§ WORK REQUIRED
Every line of the entries below from the one containing "right front paw: (459, 388)" to the one containing "left back paw: (640, 372)", both ends included, must be written out exactly. No other line belongs in the answer.

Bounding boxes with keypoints
▽

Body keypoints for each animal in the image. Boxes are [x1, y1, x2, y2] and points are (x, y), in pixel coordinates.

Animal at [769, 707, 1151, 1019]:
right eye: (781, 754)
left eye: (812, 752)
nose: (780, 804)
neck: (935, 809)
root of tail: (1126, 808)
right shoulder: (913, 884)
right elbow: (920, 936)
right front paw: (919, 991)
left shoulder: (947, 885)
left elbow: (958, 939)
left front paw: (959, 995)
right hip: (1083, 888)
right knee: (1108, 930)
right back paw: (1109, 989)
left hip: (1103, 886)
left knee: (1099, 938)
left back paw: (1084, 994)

△
▽

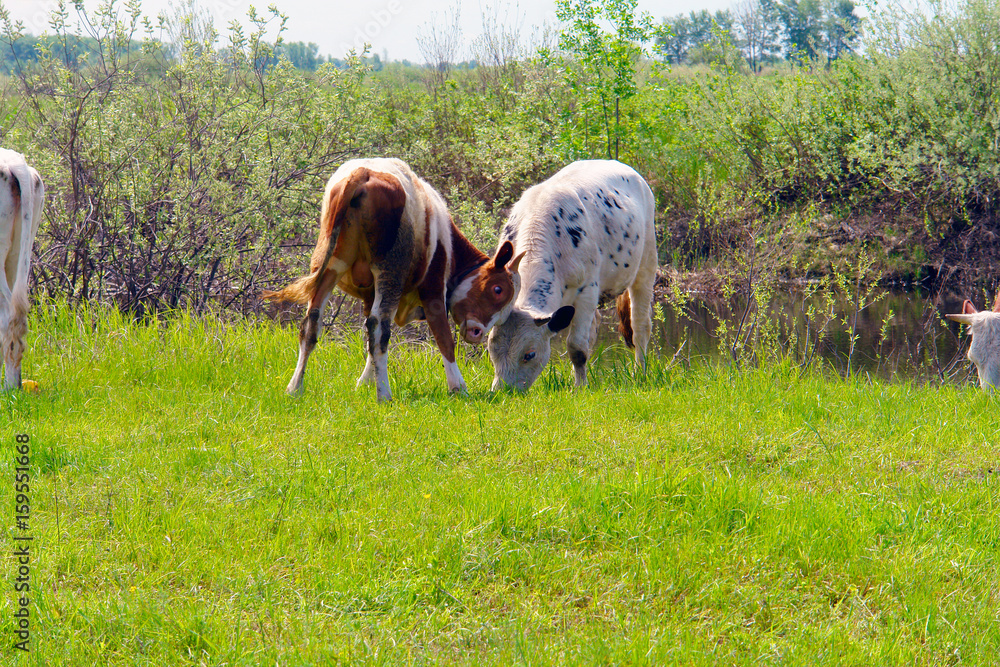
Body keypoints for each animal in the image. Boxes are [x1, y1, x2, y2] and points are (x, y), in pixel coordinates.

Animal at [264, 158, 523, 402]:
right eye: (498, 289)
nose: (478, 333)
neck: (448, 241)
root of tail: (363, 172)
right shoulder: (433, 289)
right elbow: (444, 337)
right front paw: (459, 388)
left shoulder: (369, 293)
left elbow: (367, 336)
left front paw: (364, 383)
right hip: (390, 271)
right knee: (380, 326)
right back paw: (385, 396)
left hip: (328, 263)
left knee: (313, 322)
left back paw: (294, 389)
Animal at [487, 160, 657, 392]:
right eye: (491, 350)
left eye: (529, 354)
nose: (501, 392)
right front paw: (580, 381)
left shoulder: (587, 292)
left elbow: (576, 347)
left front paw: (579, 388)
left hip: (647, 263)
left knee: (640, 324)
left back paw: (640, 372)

△
▽

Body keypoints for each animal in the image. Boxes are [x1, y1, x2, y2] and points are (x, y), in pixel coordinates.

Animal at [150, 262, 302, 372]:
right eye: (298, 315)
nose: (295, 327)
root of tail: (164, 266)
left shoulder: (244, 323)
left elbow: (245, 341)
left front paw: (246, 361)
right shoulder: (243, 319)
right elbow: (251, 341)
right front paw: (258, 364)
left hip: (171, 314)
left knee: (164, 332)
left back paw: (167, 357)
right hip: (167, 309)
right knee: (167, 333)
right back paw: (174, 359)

△

§ RESPONSE AREA
right front paw: (459, 388)
left shoulder: (369, 293)
left elbow: (367, 336)
left front paw: (364, 383)
right hip: (390, 271)
right knee: (380, 326)
right back paw: (385, 396)
left hip: (328, 263)
left knee: (313, 322)
left back paw: (294, 389)
Animal at [487, 160, 657, 392]:
right eye: (491, 350)
left eye: (529, 354)
nose: (501, 392)
right front paw: (580, 381)
left shoulder: (587, 292)
left elbow: (576, 347)
left front paw: (579, 388)
left hip: (647, 263)
left knee: (640, 324)
left back paw: (640, 372)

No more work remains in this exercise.